Movement in the key macroeconomic indicators including foreign exchange, interest rate, and bond yields is to be determined by the decision of the Monetary Policy Committee (MPC) tomorrow.
The MPC is scheduled to meet for its 250 meeting today and tomorrow to review global and economic developments within the last two months in the Nigerian economy.
This is coming against the backdrop of sustained pressure on domestic output and elevated headwinds in the economy.
Key indicators in the economy continue to worsen on the back of prolonged FX supply bottlenecks, delayed budget implementation, petrol market crisis, dragging consumer spending and weaker corporate earnings.
“The recent policy pronouncement by the minster of state for petroleum resources on guided deregulation of the petrol market is expected to take the centre stage, given the impact on key monetary policy variables going forward,” Ayodeji Ebo, head, investment research, Afrinvest Securities Limited, said in a report.
At the parallel market last week, the naira appreciated on Monday by 1.4 percent to close at N355/$ as against the previous Friday level of N360/$. This trend continued all through the week as the currency depreciated continuously against the greenback before settling at N346/$ on Friday, implying a W-o-W appreciation of 4 percent.
“In our view, the market may have fully digested the news flow on the liberalization of downstream petroleum sector that fixed PPPRA exchange rate at N285/$ – the reason for which parallel FX rate depreciated by 10.3 percent in the previous week.
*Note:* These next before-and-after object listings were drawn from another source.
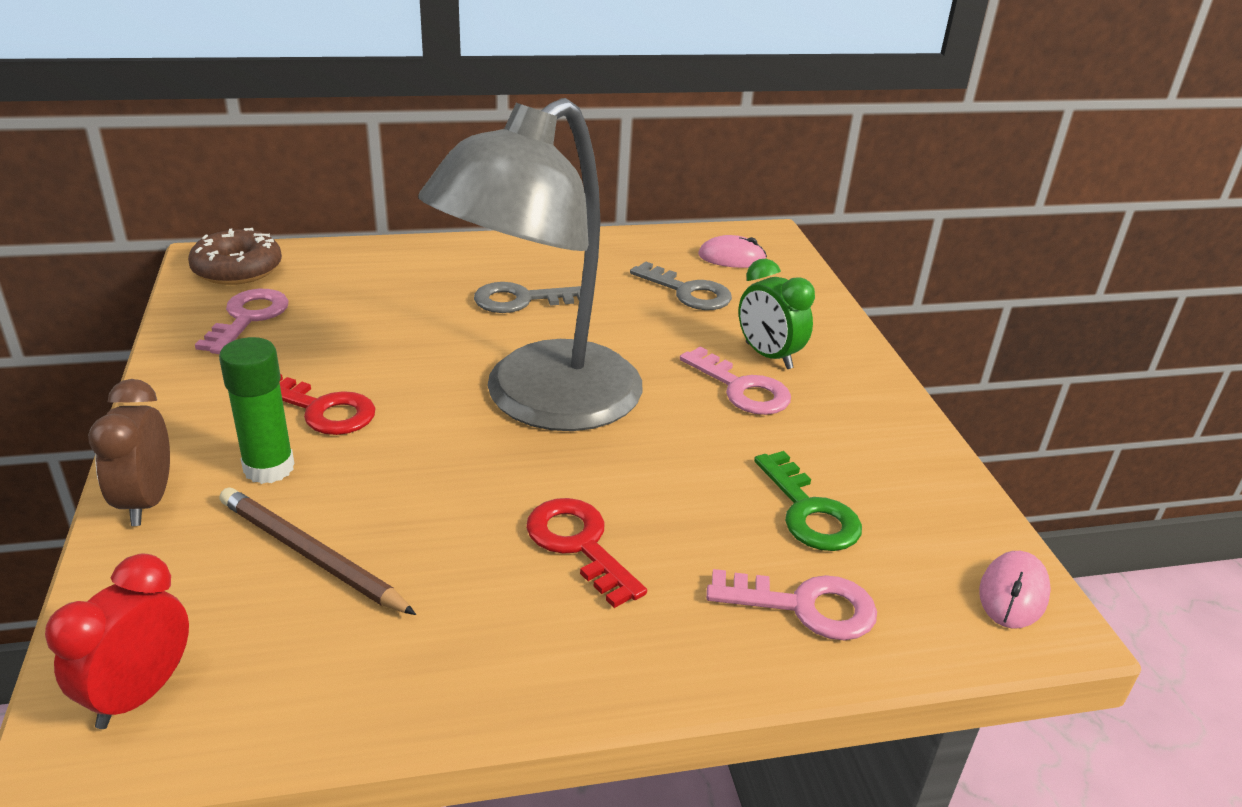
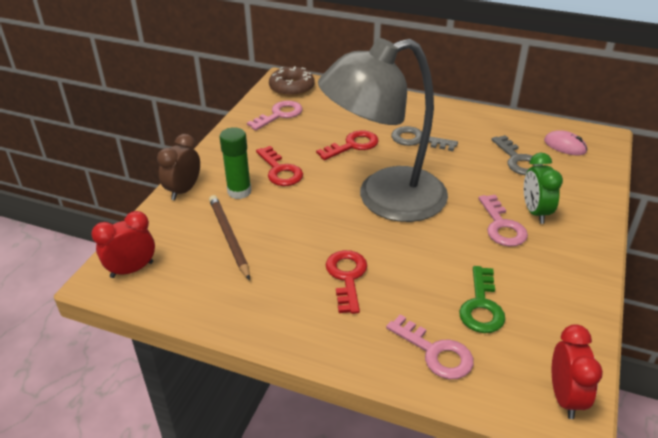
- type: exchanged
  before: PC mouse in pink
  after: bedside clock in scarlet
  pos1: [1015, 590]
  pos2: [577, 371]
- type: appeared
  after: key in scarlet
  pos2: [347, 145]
We expect the parallel market rate movement in the coming week to be determined by the decision of the MPC,” Ebo said.
Ahead of the MPC meeting scheduled to begin today, sovereign bond yields have been on the rise as investors expect a possible upward re-pricing of the MPR on the back of the rising inflationary pressures.
Average bond yields last week settle at 13.4 percent with a steady rise in all trading days of the week. We noticed increased buying appetite for longer dated bonds with term to maturity of three years and above as bond yields (excluding August 2016, April 2017 and July 2017) currently converge around 14 percent.